= 10th Central Committee of the Chinese Communist Party =

The 10th Central Committee of the Chinese Communist Party was in session from 1973 to 1977. It was preceded by the 9th Central Committee of the Chinese Communist Party. It held three plenary sessions in the four-year period. It was formally succeeded by the 11th Central Committee of the Chinese Communist Party.

It elected the 10th Politburo of the Chinese Communist Party in 1973.

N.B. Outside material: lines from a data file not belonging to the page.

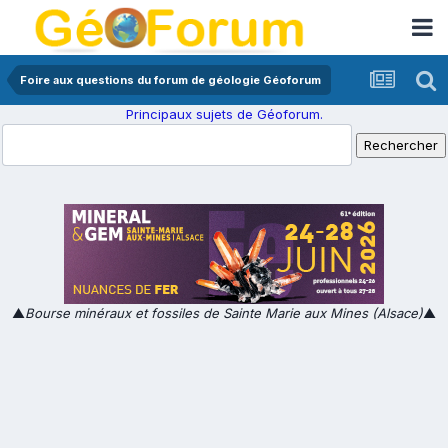
Foire aux questions du forum de géologie Géoforum
Principaux sujets de Géoforum.
▲
Bourse minéraux et fossiles de Sainte Marie aux Mines (Alsace)
▲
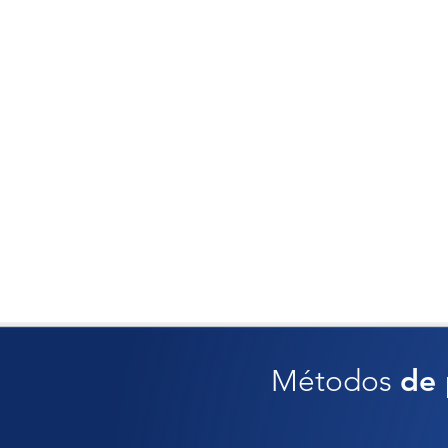
Métodos
de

194 individuals served as members and 124 as alternates in the 10th Central Committee.

==Chronology==
1. 1st Plenary Session
  - Date: August 30, 1973
  - Location: Beijing
  - Significance: Mao Zedong was appointed Chairman of the CCP Central Committee, with Zhou Enlai, Wang Hongwen, Kang Sheng, Ye Jianying and Li Desheng as vice-chairmen. 25-member Politburo, 9-member Politburo Standing Committee and other central organs were elected.
2. 2nd Plenary Session
  - Date: January 8–10, 1975
  - Location: Beijing
  - Significance: The only point in agenda was the preparation of the 4th National People's Congress, which was to open on January 13. The 1975 Constitution of the People's Republic of China as well as reports and lists of nominees for top State posts to be submitted to the Congress were approved. Deng Xiaoping was elected vice-chairman and Standing Committee member, replacing Li Desheng who resigned and disappeared from the public eye until mid-1977.
3. 3rd Plenary Session
  - Date: July 16–21, 1977
  - Location: Beijing
  - Significance: Hua Guofeng was ratified as Chairman of the CCP Central Committee with the formal approval of the October 6, 1976 Politburo resolution. The Gang of Four was furtherly denounced and its members expelled from the Party. Deng Xiaoping was restored to all his posts after the Politburo had removed him from the core leadership in April 1976. The decision to convene the Party's 11th National Congress ahead of schedule was taken.